The LCROSS Mission is........is.....What?


So whoever was paying any attention to what was going on last friday, I ask you why didn't anyone stand up and ask the simple question......"ARE YOU OUT OF YOUR FUCKING MIND?" Whose brilliant idea was is to fire 2....2!!!.....ROCKETS at the moon?! ROCKETS designed to bury itself further into a crater and see if it really has water? What the fuck. I mean really? I can understand if we had to fire ballistic missiles at the moon if it DECLARED WAR ON US, but to find water? I say we take all the fucking dictionaries in the world and take the word COMMON SENSE and stick it up Eiensteins ass in his grave. "Why?" you ask? To teach him a lesson for giving our scientists false hope that THEY KNOW WHAT THE FUCK THERE DOING!?

Thursday, October 8, 2009

Spank your kids for God's sake

Ever since the early 90's, there's been this idea that spanking your
kids is not good for a kids development physically and mentally. And
thus, bringing in an era of infininte time out and the feeling of
being able to get away with anything. People and parents.........YOU
GOT TO BE FUCKING KIDDING ME! I mean if science has taught us
anything, it's the simple fact that involentary response is
espescially learned by "If I do this, I will get hurt. Do that enough
times, and you got yourself a learned little fucker. Oh, and let's not
forget the fact that you can't reason with a 5 year old. They're
incapable of rational thought because THEY'RE FUCKING 5!! I'll tell
you what they do understand......a paddle. I understood the paddle.
Just once. Just once my dad used it and since then I will never talk
back to mom ever again. 20 years later I still fear it. Now don't get
me wrong. There is a difference between spanking your child and
beating the holy fuck out of the little bastard. You'll go to jail.
Fast. But if you are having trouble keeping your kid in line, show him
who made him with the simple use of you hand to his behind. I'd think
you'd feel better. I wouldn't know. I'm not a parent. Thank God

Wednesday, October 7, 2009

Get Off Your Goddamn Phone!!!!!.......when at the register.

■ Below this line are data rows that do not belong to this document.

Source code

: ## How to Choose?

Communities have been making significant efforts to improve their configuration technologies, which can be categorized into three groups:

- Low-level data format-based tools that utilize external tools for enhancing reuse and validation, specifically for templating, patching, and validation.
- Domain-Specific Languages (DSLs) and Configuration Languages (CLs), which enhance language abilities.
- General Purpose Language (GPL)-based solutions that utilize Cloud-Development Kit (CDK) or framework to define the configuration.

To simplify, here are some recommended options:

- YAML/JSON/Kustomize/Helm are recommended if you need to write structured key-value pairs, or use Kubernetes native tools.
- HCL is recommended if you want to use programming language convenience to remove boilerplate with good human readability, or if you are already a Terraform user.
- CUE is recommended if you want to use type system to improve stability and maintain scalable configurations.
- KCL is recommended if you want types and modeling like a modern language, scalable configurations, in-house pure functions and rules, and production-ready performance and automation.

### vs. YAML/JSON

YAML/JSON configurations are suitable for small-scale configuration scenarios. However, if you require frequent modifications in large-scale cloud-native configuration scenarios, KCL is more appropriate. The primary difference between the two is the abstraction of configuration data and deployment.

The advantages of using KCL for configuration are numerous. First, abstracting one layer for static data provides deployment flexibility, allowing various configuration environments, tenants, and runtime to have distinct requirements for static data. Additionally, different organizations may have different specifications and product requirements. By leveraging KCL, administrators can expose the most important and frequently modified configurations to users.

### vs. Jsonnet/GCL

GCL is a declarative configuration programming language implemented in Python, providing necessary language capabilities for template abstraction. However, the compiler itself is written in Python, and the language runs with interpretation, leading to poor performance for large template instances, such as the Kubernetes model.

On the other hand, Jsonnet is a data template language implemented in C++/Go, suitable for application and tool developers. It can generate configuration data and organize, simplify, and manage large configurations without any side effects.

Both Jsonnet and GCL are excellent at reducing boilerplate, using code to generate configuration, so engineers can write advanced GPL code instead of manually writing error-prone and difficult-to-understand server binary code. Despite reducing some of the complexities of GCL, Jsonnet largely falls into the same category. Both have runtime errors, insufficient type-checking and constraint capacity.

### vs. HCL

I swear to God, the next person I see in line at the cash register talking on their phone, is getting stabbed in the eyes. I'm fucking serious. How rude can you be? Do you just go up to your friend or ANY fucking human for that matter, and have a conversation while having another similar conversation with someone on the phone!?!!?!? Stop it. You deserve nothing but horror in your life, you DICK!!! How hard is it to say "Hey, can I call you back in a sec?" or "Can I call you back?"? Jesus Christ almighty in heavens anuuuuuuusssss!!!!!!